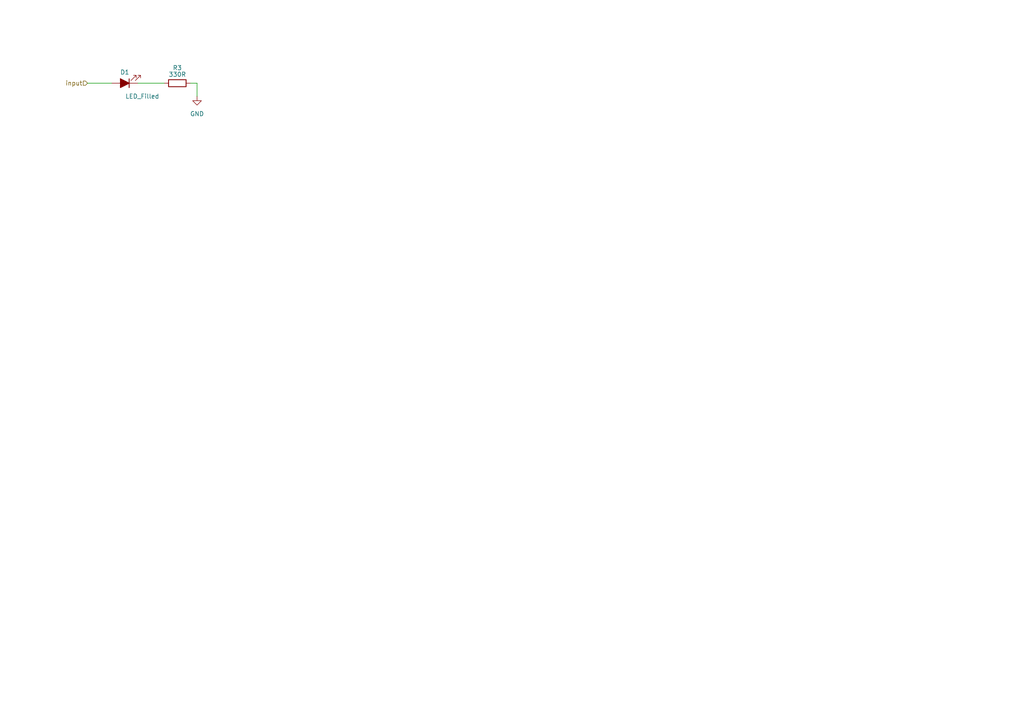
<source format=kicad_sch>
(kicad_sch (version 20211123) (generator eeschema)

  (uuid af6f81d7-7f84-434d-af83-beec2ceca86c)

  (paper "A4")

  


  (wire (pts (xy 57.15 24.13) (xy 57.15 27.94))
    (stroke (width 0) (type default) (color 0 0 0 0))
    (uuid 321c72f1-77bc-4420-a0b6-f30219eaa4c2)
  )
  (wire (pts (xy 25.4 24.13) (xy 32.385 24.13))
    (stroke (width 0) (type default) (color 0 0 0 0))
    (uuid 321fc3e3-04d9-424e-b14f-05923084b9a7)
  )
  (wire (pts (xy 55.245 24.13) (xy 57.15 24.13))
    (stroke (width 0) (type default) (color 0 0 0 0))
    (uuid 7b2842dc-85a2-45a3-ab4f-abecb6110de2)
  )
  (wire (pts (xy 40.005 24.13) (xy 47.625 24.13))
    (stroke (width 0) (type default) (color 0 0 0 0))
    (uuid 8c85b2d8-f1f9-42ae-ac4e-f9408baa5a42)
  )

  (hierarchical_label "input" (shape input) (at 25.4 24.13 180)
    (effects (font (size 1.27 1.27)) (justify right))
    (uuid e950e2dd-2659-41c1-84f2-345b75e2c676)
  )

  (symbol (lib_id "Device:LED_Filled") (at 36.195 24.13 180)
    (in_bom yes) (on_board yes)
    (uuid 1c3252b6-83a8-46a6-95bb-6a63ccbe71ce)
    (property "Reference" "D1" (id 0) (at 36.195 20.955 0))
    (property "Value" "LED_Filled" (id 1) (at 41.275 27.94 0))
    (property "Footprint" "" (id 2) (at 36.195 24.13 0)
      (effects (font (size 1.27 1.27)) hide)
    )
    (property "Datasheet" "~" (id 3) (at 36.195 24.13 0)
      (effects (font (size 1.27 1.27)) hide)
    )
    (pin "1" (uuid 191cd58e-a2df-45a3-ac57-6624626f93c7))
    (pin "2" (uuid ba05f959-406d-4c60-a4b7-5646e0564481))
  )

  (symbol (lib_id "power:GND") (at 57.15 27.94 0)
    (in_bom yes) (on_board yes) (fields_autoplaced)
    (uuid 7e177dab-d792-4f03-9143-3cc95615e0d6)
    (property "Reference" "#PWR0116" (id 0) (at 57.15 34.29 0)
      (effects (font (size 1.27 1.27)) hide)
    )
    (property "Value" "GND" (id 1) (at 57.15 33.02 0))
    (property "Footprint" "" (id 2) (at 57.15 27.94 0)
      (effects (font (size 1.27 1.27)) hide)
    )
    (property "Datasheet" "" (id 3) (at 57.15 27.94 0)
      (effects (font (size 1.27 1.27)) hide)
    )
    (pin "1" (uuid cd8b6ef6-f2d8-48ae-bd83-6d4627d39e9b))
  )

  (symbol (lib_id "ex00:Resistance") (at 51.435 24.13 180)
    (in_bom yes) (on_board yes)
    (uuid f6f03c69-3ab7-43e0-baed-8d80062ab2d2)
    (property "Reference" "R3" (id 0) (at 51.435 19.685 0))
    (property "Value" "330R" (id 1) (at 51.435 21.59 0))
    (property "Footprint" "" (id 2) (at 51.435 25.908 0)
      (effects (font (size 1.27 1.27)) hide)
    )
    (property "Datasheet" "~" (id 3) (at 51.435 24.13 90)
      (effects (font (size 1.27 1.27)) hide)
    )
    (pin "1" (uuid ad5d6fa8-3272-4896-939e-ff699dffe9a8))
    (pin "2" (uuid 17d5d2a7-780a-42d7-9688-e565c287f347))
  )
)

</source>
★ ★ ★ ★ ★
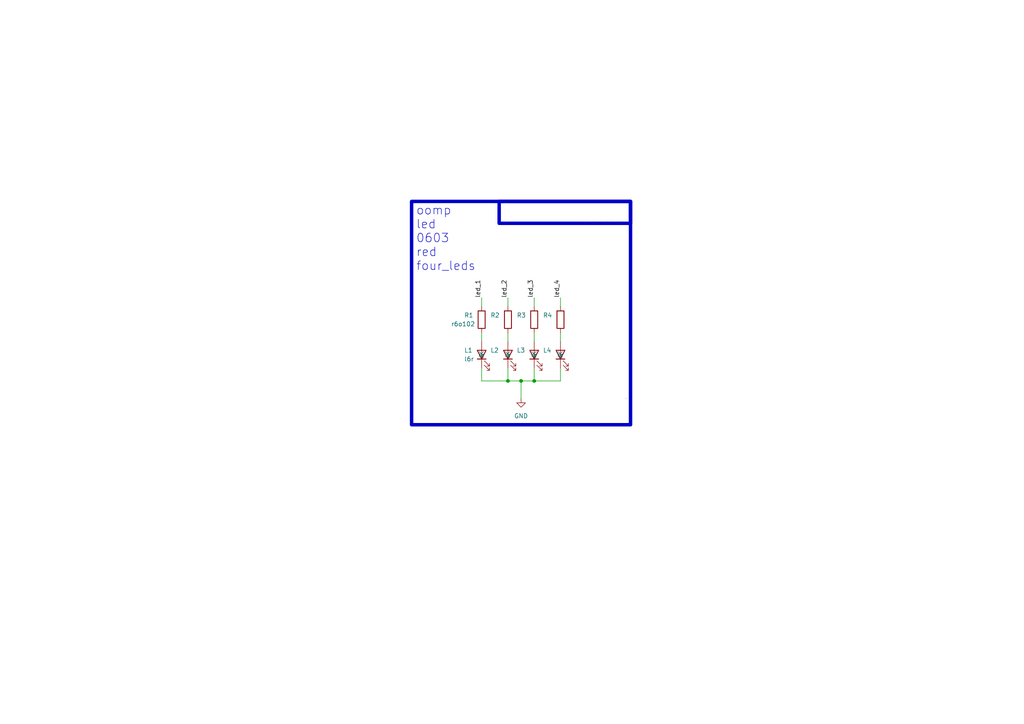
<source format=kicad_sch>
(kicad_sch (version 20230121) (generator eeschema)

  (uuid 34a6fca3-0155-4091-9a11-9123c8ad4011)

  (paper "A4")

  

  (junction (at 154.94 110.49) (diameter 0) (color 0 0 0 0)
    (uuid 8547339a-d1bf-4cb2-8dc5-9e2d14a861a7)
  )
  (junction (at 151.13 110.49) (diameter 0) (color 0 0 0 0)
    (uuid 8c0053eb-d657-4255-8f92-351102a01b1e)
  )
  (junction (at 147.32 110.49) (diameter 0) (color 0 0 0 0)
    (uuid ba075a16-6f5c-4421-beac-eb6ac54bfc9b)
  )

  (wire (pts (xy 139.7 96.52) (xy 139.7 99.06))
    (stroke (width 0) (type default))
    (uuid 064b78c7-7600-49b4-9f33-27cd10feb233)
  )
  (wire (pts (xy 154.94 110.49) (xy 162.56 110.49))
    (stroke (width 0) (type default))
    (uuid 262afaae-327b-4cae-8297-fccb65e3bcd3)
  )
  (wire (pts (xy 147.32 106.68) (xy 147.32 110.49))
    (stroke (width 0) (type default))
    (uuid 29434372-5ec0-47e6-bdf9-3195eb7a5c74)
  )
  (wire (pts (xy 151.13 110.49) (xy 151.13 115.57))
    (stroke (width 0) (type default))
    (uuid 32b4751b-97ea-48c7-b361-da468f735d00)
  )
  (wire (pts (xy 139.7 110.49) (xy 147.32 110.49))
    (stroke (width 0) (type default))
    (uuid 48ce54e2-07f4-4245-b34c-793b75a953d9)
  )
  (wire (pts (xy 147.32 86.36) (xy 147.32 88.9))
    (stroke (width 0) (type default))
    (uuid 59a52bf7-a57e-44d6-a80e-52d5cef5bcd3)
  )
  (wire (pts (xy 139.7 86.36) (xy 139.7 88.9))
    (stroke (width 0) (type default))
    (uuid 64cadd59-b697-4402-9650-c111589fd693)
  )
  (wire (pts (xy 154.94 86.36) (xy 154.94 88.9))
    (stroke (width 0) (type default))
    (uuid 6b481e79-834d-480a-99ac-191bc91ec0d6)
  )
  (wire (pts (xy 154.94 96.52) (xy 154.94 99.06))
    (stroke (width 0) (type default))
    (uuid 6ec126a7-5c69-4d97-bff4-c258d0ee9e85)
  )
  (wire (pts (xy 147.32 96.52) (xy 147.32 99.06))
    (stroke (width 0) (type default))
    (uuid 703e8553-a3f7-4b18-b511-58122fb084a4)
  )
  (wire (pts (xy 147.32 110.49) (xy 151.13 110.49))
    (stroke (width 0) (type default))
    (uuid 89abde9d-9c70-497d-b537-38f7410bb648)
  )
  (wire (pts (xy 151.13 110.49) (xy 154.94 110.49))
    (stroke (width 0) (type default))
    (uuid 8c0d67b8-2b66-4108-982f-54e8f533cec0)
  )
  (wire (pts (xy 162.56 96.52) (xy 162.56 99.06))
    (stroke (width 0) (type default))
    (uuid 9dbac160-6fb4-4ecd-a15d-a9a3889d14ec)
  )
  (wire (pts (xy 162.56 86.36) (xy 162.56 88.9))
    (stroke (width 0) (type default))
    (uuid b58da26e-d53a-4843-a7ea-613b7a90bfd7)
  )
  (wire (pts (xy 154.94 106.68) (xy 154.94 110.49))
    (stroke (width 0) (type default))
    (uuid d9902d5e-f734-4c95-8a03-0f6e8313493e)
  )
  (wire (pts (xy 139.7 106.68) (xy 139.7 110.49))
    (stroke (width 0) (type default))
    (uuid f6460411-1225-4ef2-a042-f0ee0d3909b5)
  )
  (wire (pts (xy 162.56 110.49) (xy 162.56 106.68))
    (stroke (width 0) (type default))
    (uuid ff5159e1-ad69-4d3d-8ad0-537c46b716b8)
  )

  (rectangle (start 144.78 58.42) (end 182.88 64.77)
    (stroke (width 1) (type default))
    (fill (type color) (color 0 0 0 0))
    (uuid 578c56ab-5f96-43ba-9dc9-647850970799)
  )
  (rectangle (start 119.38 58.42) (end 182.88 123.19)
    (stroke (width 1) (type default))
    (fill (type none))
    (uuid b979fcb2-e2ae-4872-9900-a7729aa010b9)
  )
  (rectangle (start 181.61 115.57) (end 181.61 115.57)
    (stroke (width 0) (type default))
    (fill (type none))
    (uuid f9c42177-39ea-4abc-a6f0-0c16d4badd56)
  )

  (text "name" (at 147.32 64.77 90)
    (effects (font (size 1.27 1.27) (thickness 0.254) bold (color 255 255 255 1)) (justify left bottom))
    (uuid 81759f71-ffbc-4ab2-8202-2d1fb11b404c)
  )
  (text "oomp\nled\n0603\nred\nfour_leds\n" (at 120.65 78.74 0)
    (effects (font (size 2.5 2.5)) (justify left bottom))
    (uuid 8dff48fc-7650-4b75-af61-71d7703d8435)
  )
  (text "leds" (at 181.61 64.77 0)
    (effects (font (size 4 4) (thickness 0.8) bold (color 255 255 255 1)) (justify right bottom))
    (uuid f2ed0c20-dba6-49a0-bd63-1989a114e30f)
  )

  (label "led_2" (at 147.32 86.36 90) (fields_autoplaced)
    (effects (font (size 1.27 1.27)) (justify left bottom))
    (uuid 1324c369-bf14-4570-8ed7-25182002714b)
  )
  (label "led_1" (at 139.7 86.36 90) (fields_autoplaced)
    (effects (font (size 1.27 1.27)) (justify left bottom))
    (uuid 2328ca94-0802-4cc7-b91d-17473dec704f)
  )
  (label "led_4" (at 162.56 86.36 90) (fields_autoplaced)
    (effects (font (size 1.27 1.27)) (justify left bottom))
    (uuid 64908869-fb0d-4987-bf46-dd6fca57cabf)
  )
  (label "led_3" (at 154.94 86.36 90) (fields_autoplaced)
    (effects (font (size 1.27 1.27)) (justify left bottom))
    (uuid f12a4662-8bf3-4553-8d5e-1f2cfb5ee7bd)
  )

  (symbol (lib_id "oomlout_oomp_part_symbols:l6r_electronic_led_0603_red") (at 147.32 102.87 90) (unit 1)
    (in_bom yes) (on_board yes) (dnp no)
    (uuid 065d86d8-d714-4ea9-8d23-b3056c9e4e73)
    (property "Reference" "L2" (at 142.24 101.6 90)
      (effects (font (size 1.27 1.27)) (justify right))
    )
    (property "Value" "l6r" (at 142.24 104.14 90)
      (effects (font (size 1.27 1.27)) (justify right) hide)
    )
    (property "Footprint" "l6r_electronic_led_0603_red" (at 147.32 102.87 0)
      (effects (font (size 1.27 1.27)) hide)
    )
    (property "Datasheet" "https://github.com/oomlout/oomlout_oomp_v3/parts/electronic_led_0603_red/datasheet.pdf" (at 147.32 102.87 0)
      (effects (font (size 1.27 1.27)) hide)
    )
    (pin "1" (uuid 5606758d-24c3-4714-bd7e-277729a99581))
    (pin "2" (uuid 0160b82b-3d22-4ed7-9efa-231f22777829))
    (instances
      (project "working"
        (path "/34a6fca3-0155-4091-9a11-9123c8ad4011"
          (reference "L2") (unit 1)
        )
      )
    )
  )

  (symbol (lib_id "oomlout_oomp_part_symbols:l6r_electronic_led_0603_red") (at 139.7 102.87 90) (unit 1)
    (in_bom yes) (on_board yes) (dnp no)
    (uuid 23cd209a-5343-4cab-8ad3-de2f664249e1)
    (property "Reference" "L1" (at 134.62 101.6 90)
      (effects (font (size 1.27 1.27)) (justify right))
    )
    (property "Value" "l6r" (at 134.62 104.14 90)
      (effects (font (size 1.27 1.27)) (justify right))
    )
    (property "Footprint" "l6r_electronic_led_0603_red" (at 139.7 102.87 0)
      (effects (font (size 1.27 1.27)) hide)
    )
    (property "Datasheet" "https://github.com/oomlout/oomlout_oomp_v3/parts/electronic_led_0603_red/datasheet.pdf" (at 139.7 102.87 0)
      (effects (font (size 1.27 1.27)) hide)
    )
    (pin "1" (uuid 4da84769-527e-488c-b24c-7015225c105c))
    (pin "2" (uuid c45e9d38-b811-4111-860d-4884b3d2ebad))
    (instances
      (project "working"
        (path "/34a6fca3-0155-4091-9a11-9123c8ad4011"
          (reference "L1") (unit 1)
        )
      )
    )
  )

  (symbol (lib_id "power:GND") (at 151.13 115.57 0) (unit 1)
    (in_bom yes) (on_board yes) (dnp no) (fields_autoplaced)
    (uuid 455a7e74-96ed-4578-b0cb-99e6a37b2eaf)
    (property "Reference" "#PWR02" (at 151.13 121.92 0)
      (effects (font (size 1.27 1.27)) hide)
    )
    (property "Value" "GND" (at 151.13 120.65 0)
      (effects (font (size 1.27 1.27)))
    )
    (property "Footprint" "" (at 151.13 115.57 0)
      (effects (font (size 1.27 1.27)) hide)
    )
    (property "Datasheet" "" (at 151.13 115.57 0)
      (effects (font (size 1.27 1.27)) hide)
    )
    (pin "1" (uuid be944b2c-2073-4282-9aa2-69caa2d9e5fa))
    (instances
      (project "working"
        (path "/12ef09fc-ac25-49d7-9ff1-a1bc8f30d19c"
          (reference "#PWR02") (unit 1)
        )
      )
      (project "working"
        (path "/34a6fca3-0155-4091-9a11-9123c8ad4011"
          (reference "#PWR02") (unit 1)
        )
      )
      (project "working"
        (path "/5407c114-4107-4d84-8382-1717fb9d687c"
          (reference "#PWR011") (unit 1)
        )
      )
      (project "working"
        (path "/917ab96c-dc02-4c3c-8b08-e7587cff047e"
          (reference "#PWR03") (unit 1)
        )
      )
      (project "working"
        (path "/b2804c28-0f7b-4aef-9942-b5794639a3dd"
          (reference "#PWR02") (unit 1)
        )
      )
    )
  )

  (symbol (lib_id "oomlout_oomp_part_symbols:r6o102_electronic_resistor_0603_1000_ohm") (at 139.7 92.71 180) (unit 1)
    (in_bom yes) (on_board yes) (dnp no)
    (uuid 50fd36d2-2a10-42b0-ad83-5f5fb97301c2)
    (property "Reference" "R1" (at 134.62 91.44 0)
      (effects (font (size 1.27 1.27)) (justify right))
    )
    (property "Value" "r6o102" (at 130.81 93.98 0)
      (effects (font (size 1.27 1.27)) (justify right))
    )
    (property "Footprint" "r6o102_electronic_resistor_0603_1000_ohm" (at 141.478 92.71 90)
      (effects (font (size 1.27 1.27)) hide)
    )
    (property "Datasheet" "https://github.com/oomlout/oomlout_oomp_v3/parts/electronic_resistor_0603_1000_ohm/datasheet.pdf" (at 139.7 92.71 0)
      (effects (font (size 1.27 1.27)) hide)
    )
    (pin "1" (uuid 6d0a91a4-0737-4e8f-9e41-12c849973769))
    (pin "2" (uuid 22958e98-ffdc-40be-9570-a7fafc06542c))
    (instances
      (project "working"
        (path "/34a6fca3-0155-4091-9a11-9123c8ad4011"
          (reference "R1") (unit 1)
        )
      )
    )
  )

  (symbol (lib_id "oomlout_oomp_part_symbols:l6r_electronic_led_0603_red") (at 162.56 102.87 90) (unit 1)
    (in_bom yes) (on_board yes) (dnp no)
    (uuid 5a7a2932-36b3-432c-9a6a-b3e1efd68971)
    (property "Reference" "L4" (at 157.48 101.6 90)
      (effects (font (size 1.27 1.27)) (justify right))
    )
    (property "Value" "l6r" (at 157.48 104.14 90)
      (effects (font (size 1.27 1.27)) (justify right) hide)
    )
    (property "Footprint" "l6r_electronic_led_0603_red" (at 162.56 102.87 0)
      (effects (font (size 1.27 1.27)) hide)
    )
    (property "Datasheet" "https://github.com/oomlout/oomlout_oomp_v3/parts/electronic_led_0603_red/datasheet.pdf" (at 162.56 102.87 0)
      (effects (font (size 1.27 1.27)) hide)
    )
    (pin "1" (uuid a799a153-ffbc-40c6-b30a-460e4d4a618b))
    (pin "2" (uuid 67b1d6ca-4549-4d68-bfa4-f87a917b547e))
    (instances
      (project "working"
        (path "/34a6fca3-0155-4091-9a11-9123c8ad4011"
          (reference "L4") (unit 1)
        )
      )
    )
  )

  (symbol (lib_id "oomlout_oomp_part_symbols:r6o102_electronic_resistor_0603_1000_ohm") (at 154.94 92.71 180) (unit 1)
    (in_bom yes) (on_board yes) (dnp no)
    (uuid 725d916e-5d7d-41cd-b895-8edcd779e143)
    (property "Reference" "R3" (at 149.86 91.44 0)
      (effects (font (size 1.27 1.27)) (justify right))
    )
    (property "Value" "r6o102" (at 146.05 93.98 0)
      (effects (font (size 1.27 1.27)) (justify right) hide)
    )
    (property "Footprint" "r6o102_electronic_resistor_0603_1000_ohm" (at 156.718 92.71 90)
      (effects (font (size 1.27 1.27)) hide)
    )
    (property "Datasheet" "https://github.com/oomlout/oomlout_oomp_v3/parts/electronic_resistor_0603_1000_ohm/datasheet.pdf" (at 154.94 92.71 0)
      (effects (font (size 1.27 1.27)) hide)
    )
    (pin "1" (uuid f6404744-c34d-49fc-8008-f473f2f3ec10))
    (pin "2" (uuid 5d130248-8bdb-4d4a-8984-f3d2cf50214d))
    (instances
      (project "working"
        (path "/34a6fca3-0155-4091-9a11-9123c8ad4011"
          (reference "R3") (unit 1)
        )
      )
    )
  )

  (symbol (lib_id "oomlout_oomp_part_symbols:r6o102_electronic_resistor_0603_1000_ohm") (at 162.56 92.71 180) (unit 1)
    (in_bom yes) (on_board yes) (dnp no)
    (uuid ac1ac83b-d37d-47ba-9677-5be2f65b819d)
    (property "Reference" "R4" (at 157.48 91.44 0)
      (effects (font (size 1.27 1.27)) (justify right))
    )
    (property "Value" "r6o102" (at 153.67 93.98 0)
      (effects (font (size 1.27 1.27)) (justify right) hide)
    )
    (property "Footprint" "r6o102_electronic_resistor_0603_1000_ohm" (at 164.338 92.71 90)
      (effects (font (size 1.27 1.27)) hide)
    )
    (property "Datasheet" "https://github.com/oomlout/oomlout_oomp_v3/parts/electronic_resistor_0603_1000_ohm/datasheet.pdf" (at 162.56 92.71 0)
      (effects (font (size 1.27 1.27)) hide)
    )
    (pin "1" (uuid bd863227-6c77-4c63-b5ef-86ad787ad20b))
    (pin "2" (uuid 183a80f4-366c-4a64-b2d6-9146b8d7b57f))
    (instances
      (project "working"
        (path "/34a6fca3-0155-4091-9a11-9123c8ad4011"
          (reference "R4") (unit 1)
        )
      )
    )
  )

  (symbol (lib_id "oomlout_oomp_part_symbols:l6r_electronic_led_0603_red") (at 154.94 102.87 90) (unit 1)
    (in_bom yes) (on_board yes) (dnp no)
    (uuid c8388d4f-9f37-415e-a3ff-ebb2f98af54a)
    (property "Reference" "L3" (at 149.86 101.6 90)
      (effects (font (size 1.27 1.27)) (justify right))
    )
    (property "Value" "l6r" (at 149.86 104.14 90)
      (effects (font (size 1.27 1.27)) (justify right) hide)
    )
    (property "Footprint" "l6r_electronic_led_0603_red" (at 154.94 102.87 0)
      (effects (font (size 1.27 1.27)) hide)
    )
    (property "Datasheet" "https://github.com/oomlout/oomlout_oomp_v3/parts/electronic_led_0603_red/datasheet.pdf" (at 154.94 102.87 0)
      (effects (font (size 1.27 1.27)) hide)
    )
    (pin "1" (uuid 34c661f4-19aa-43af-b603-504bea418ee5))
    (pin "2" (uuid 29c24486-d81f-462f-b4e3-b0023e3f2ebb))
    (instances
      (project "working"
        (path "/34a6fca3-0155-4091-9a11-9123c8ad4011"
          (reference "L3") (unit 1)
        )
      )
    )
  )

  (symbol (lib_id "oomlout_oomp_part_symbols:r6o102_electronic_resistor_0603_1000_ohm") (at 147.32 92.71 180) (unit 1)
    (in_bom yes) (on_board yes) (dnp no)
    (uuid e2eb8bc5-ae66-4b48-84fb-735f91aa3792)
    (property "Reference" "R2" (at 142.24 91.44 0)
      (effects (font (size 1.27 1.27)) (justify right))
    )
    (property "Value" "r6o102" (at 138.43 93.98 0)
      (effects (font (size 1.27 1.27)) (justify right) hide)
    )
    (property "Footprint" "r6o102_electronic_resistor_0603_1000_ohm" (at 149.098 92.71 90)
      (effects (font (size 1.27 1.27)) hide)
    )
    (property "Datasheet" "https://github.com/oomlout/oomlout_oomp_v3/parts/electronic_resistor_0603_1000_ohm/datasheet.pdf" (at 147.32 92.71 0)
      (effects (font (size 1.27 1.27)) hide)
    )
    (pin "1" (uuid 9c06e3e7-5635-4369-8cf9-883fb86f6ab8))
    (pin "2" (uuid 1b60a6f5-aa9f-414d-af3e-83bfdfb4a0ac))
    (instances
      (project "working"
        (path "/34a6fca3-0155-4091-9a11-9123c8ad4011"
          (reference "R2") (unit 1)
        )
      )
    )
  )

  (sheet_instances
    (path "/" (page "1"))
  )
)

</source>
★ ★ ★ ★ ★
§ Directions
For every line above that includes the word "parts", return the line.

§ Your solution
    (property "Datasheet" "https://github.com/oomlout/oomlout_oomp_v3/parts/electronic_led_0603_red/datasheet.pdf" (at 147.32 102.87 0)
    (property "Datasheet" "https://github.com/oomlout/oomlout_oomp_v3/parts/electronic_led_0603_red/datasheet.pdf" (at 139.7 102.87 0)
    (property "Datasheet" "https://github.com/oomlout/oomlout_oomp_v3/parts/electronic_resistor_0603_1000_ohm/datasheet.pdf" (at 139.7 92.71 0)
    (property "Datasheet" "https://github.com/oomlout/oomlout_oomp_v3/parts/electronic_led_0603_red/datasheet.pdf" (at 162.56 102.87 0)
    (property "Datasheet" "https://github.com/oomlout/oomlout_oomp_v3/parts/electronic_resistor_0603_1000_ohm/datasheet.pdf" (at 154.94 92.71 0)
    (property "Datasheet" "https://github.com/oomlout/oomlout_oomp_v3/parts/electronic_resistor_0603_1000_ohm/datasheet.pdf" (at 162.56 92.71 0)
    (property "Datasheet" "https://github.com/oomlout/oomlout_oomp_v3/parts/electronic_led_0603_red/datasheet.pdf" (at 154.94 102.87 0)
    (property "Datasheet" "https://github.com/oomlout/oomlout_oomp_v3/parts/electronic_resistor_0603_1000_ohm/datasheet.pdf" (at 147.32 92.71 0)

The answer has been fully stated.